(Bloomberg) -- Xiaomi Corp.’s IPO killer just arrived on the scene.
China Tower Corp., a telecommunications construction firm that’s owned by the country’s three state operators, is following in the smartphone seller’s footsteps, applying to go public in Hong Kong. The Beijing-based group may raise as much as $10 billion, putting it in the same league as Xiaomi, which is seeking a valuation anywhere between $60 billion and $100 billion.
China Tower is worth at least $50 billion, based on the book value of its assets. However considering India’s Bharti Infratel Ltd. is trading at a 16 times EV/Ebitda ratio, China Tower could be up around the $102 billion mark.
But China Tower and Xiaomi couldn’t look more different.
China Tower has a monopoly. It manages almost 2 million sites, giving it 96 percent of the market at a time Beijing is aggressively investing in next-generation technology.

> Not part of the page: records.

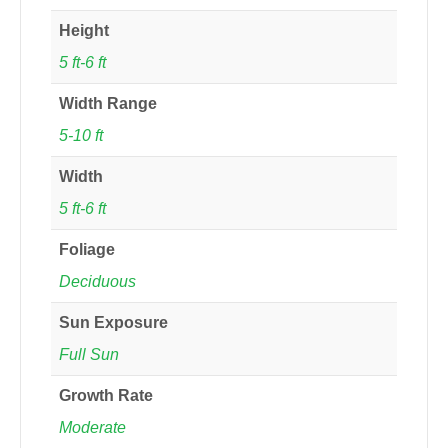
Height
5 ft-6 ft
Width Range
5-10 ft
Width
5 ft-6 ft
Foliage
Deciduous
Sun Exposure
Full Sun
Growth Rate
Moderate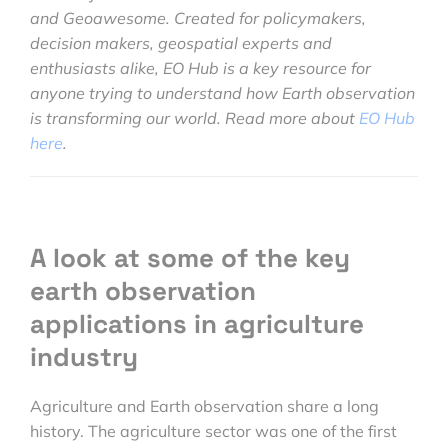
and Geoawesome. Created for policymakers,
decision makers, geospatial experts and
enthusiasts alike, EO Hub is a key resource for
anyone trying to understand how Earth observation
is transforming our world. Read more about
EO Hub
here
.
A look at some of the key
earth observation
applications in agriculture
industry
Agriculture and Earth observation share a long
history. The agriculture sector was one of the first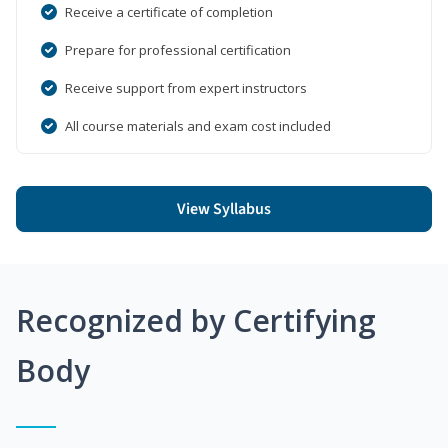
Receive a certificate of completion
Prepare for professional certification
Receive support from expert instructors
All course materials and exam cost included
View Syllabus
Recognized by Certifying
Body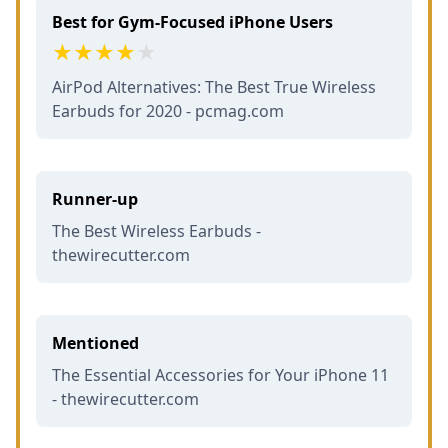
Best for Gym-Focused iPhone Users
AirPod Alternatives: The Best True Wireless
Earbuds for 2020 - pcmag.com
Runner-up
The Best Wireless Earbuds -
thewirecutter.com
Mentioned
The Essential Accessories for Your iPhone 11
- thewirecutter.com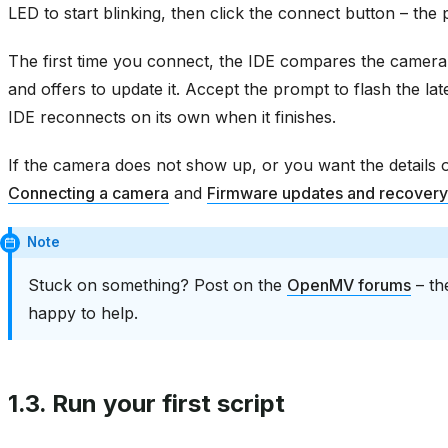
LED to start blinking, then click the connect button – the 
The first time you connect, the IDE compares the camera’s
and offers to update it. Accept the prompt to flash the lat
IDE reconnects on its own when it finishes.
If the camera does not show up, or you want the details 
Connecting a camera
and
Firmware updates and recovery
Note
Stuck on something? Post on the
OpenMV forums
– th
happy to help.
1.3.
Run your first script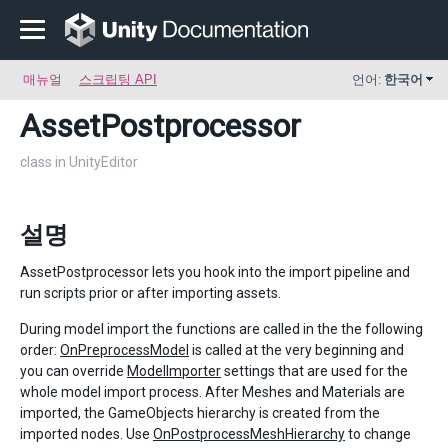
매뉴얼
스크립팅 API
언어:
한국어
AssetPostprocessor
class in UnityEditor
설명
AssetPostprocessor lets you hook into the import pipeline and
run scripts prior or after importing assets.
During model import the functions are called in the the following
order:
OnPreprocessModel
is called at the very beginning and
you can override
ModelImporter
settings that are used for the
whole model import process. After Meshes and Materials are
imported, the GameObjects hierarchy is created from the
imported nodes. Use
OnPostprocessMeshHierarchy
to change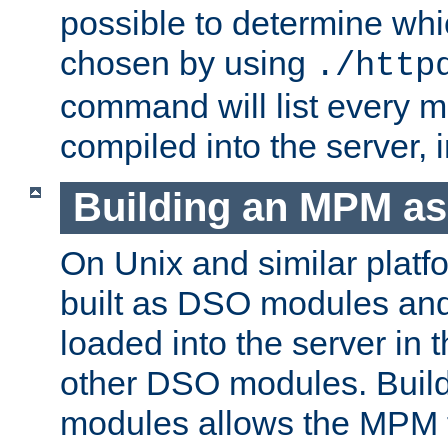
possible to determine w
chosen by using
./http
command will list every m
compiled into the server,
Building an MPM a
On Unix and similar plat
built as DSO modules an
loaded into the server in
other DSO modules. Bui
modules allows the MPM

Xiaomi, by comparison, operates in a highly competitive industry where growth is slowing. It’s the No. 4 player in China, behind Huawei Technologies Co., Oppo and Vivo. Even in India, where it’s the biggest seller of smartphones, its share is just 27 percent.
It’s not surprising China Tower is more profitable. Its Ebitda margin – a metric favored by sell-side analysts because of the industry’s high capital spending – was 58.8 percent last year. Using operating profit, China Tower still managed a decent 11.2 percent.
Xiaomi, on the other hand, has vowed that net profit margins at its hardware business won’t exceed 5 percent a year.
Last year, Xiaomi generated about 91 percent of its sales from phones and other lifestyle products. The company can at most generate an overall operating profit margin of about 10 percent, using generous assumptions for its internet services division. It’s also worth noting that Xiaomi hasn’t moved into internet services as fast as it would like.
Locking up some investors is essential in a sizzling share-sale market where companies are asking for sky-high valuations. Being state-owned, most of China Tower’s stock will be held as domestic shares. In other words, post IPO, China Mobile Ltd., China Unicom Hong Kong Ltd. and China Telecom Corp. won’t be able to sell any more of their interests without regulatory approval.
Xiaomi, meanwhile, is busting at the seams to list, having gone through nine rounds of pre-IPO funding already. Those investors, many of them long-time employees, will want to sell as soon as their escrow periods expire.
To be sure, one big thing in Xiaomi’s favor is that it’s a private entity. In China, cash-cow, government-backed firms are often called upon for national service.
Regardless, China Tower’s IPO is a nuisance Xiaomi could do without. It raises serious questions about how much the smartphone maker is really worth.